TASK DIRECTIONS
Return the lines of the listing between the line holding "Other Resources" and the line holding "System Requirements", inclusive, reproducing them word for word.

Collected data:
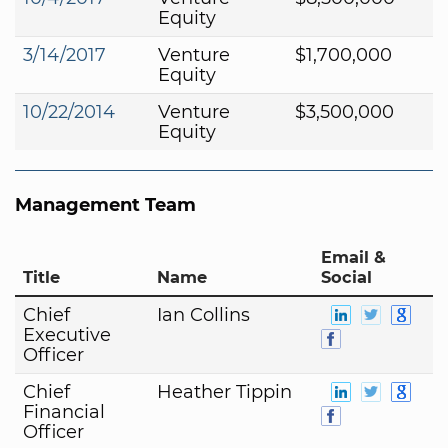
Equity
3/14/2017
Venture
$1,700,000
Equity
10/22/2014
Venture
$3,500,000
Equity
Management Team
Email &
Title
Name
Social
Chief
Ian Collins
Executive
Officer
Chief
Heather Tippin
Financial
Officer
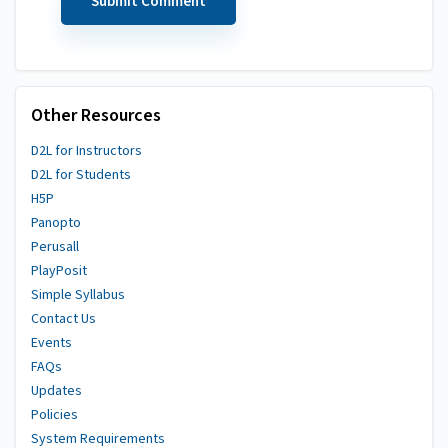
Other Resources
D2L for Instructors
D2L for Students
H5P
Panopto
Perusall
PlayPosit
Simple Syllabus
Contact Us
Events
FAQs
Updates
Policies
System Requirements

...

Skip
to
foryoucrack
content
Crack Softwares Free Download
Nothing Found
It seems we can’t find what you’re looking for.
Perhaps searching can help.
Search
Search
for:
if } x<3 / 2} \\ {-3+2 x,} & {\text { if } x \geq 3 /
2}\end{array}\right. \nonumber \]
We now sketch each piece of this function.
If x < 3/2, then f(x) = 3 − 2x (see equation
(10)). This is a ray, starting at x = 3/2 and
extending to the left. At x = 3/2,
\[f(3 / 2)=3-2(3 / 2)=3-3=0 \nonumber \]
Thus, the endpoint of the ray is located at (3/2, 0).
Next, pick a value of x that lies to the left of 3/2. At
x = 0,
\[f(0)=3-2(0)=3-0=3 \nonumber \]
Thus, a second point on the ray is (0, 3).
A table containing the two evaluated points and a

SOLUTION
Other Resources
D2L for Instructors
D2L for Students
H5P
Panopto
Perusall
PlayPosit
Simple Syllabus
Contact Us
Events
FAQs
Updates
Policies
System Requirements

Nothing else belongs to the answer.